- Pitcher
- Born: April 5, 1970 (age 56) Los Angeles, California, U.S.
- Batted: LeftThrew: Left

MLB debut
- June 23, 1995, for the Philadelphia Phillies

Last MLB appearance
- September 27, 1997, for the Philadelphia Phillies

MLB statistics
- Win–loss record: 1–1
- Earned run average: 5.29
- Strikeouts: 20
- Stats at Baseball Reference

Teams
- Philadelphia Phillies (1995, 1997);

= Ryan Karp =

American baseball player

Ryan Jason Karp (born April 5, 1970) is an American former Major League Baseball pitcher who played for the Philadelphia Phillies in 1995 and 1997.

==Baseball career==
Out of The University of Miami Karp was drafted by the Houston Astros in the 73rd round of the 1989 amateur player draft. He did not sign with the team, and played college baseball at the University of Miami.

Karp was drafted in the 9th round of the 1992 amateur draft by the New York Yankees and signed. In 1993, pitching for three different minor league teams (the Greensboro Hornets, the Prince William Cannons, and the Albany-Colonie Yankees), Karp was 16–3 with a 2.11 ERA, and struck out 176 batters in 173 innings.

He was traded February 9, 1994, to the Philadelphia Phillies with Kevin Jordan and Bobby Muñoz for Terry Mulholland and a player to be named later (Jeff Patterson). He made his major league debut on June 23, 1995; it was the only game he played that season.
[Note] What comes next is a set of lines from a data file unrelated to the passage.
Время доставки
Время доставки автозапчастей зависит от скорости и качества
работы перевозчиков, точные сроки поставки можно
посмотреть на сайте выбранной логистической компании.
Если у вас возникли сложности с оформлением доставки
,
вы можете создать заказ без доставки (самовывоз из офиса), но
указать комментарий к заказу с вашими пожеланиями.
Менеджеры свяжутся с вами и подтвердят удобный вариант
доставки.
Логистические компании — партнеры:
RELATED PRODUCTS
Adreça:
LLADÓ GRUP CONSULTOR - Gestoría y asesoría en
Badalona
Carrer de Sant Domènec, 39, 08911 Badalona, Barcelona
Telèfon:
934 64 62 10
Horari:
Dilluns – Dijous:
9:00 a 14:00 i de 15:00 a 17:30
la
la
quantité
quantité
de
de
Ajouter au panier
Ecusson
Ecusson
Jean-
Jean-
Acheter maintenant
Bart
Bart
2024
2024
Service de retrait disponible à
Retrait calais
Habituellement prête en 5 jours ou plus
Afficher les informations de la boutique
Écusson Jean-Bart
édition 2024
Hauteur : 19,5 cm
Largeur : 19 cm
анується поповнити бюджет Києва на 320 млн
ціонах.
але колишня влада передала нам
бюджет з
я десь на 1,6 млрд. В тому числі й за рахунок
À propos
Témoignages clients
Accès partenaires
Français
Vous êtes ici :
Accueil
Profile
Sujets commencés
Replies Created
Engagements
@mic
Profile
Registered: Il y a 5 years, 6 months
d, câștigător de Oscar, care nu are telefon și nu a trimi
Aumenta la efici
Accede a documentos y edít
He spent 1996 in the minor leagues and played in 15 games in 1997 for the Phillies.

In November 1997, he was the 54th overall pick by the Tampa Bay Devil Rays in the 1997 MLB expansion draft. He pitched for the Triple-A Durham Bulls in 1998, and split the 1999 season between the independent Bridgeport Bluefish and the Oklahoma RedHawks and Tulsa Drillers of the Texas Rangers organization.

==Post-playing career==
Karp is the Director of Tax Technology for Amgen, Inc.